● WHAT IS NEEDED
From the line containing "Attributes, Units and Remarks" down to the final line of the entries below, restate each line word for word and add nothing.

Saved entries
====================

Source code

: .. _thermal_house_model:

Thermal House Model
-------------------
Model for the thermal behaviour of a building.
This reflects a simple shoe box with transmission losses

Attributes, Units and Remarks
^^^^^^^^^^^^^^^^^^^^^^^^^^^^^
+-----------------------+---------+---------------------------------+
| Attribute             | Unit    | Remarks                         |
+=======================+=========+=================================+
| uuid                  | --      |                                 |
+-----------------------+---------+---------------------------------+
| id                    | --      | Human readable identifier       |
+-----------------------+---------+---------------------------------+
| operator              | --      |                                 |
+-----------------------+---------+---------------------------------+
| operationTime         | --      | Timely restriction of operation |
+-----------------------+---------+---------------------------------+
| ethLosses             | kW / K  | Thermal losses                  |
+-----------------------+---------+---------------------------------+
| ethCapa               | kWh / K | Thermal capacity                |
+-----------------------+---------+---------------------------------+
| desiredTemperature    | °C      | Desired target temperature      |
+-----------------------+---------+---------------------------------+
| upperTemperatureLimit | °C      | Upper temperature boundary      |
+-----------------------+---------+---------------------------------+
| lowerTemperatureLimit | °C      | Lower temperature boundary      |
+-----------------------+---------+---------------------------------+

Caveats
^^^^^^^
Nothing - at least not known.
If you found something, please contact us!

====================

● SOLUTION FOR THIS TASK
Attributes, Units and Remarks
^^^^^^^^^^^^^^^^^^^^^^^^^^^^^
+-----------------------+---------+---------------------------------+
| Attribute             | Unit    | Remarks                         |
+=======================+=========+=================================+
| uuid                  | --      |                                 |
+-----------------------+---------+---------------------------------+
| id                    | --      | Human readable identifier       |
+-----------------------+---------+---------------------------------+
| operator              | --      |                                 |
+-----------------------+---------+---------------------------------+
| operationTime         | --      | Timely restriction of operation |
+-----------------------+---------+---------------------------------+
| ethLosses             | kW / K  | Thermal losses                  |
+-----------------------+---------+---------------------------------+
| ethCapa               | kWh / K | Thermal capacity                |
+-----------------------+---------+---------------------------------+
| desiredTemperature    | °C      | Desired target temperature      |
+-----------------------+---------+---------------------------------+
| upperTemperatureLimit | °C      | Upper temperature boundary      |
+-----------------------+---------+---------------------------------+
| lowerTemperatureLimit | °C      | Lower temperature boundary      |
+-----------------------+---------+---------------------------------+

Caveats
^^^^^^^
Nothing - at least not known.
If you found something, please contact us!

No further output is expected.